The Python-level numbers above are bounded by interpreter overhead. At the hardware level — which is the natural framing for "ALU only":

  • bind = XOR instruction on a packed register (1 cycle for the whole hypervector if D ≤ register width; constant cycles per cache line for larger D).
  • hamming_distance = XOR + POPCNT instructions (POPCNT is 3-5 cycle latency on modern x86; ~0.3 µs for D=940 vectors using AVX2 + popcount). NEON has equivalent.
  • permute = combined shift + OR across cache lines. Hardware-friendly; an FPGA could do a 940-bit cyclic shift in O(log D) gates.
  • bundle (majority) = column-wise popcount + threshold. AVX-512 has _mm512_popcnt_epi64; SVE2 has cnt. Bit-serial-style, but parallel across the D axis.
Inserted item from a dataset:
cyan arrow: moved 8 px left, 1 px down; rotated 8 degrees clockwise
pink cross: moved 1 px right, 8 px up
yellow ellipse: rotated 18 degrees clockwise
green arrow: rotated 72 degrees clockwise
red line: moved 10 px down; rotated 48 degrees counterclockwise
A hand-tuned C / NEON / AVX-512 implementation of the bit ALU would close the remaining gaps to native speed and likely turn the 0.05–0.89× rows into 5–50× wins. That's a v0.4.x scope; for v0.3.0 the "first run" is to establish that the algebraic substrate is sound (this PR) and measure the pure-Python baseline.
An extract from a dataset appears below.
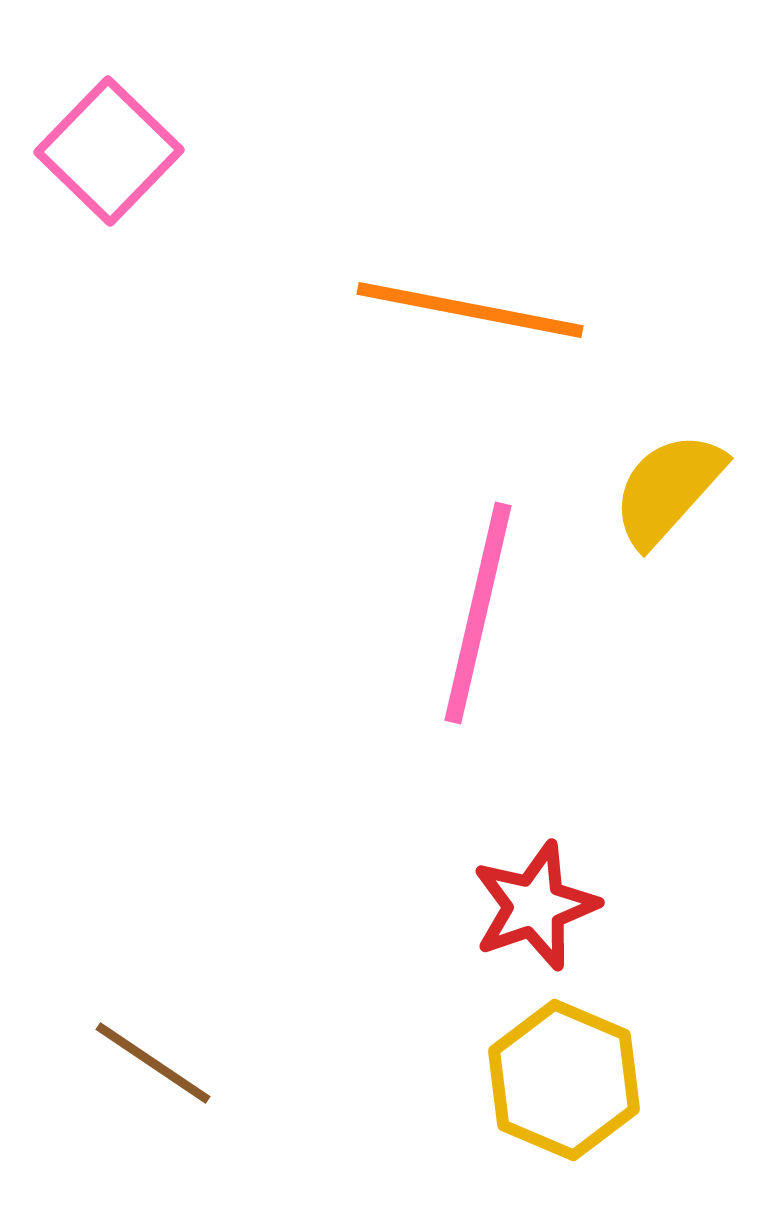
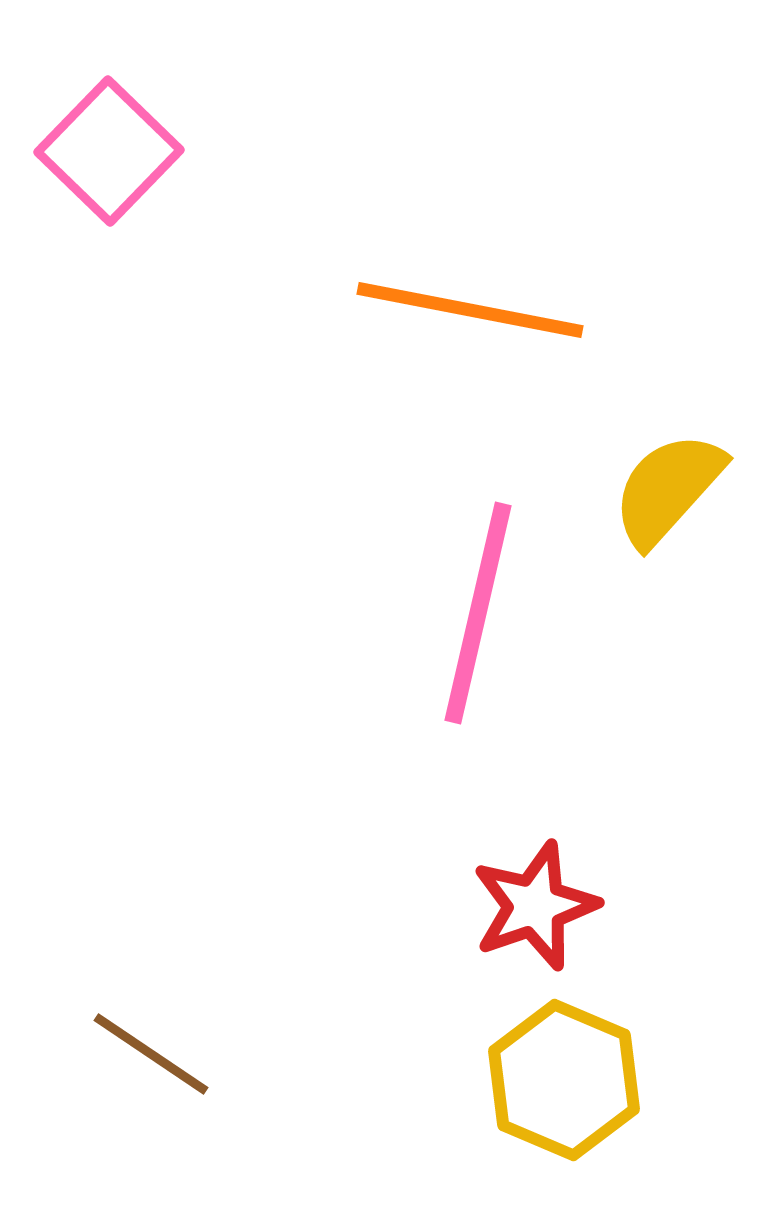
brown line: moved 2 px left, 9 px up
What's next (deferred to v0.4.x)

  1. Numpy-fast permute — replace Python big-int rotate with np.unpackbits + np.roll + np.packbits, or with vectorised cross-word << / >> on uint64[]. Estimated 10-50× speedup at D=13 440.
  2. np.bitwise_count for similarity — drop the Python-level int.bit_count() loop. Estimated 5-20× speedup at all D.
  3. Encoder fast-path — once permute is fast, the full bit-ALU encoder should beat the complex128 encoder by the bind ratio (2-10×) at all D.
  4. Bit-ALU H-battery rows — does the bit-ALU encoder pass the same H-battery checks as the complex128 encoder (round-trip, σ_day unit-operator, etc.)? Almost certainly yes (same algebraic structure), but worth pinning.
  5. Hardware-style rotation operators — the Antikythera's gear ratios are themselves a kind of rotation. There's a research thread on whether the bit_alu.permute(v, k) for non-trivial k corresponds to gear-ratio-style multi-day advance, and whether that's a faithful representation of the mechanism's gear DAG. Out of scope for this PR.

Cross-references

  • Notebook §6 (E-H2 / E-H3 / E-H4) — the H-battery rows the bit-ALU should also pass once exercised.
  • Notebook §3 (cyclic-group algebra B-H1 / B-H2) — the algebraic substrate the bit-ALU implements verbatim, just in BSC (Binary Spatter Code) instead of FHRR.
  • ADR 0012 — the "algebra/eigenbasis modelling, not CAD/fabrication" scope discipline. The bit-ALU is the cleanest possible implementation OF that discipline: every operation is bitwise / phase-space algebra.

Sources

  • Kanerva (2009). "Hyperdimensional Computing: An Introduction to Computing in Distributed Representation with High-Dimensional Random Vectors." Cognitive Computation 1:139.
  • Plate (2003). Holographic Reduced Representation: Distributed Representation for Cognitive Structures. CSLI Publications.
  • Schlegel, Neubert & Protzel (2022). "A Comparison of Vector Symbolic Architectures." Artif. Intell. Rev. 55:4523. (Survey; this module implements the BSC variant.)
  • IAU 2009 / SOFA constants — sidereal day length, mean solar day length.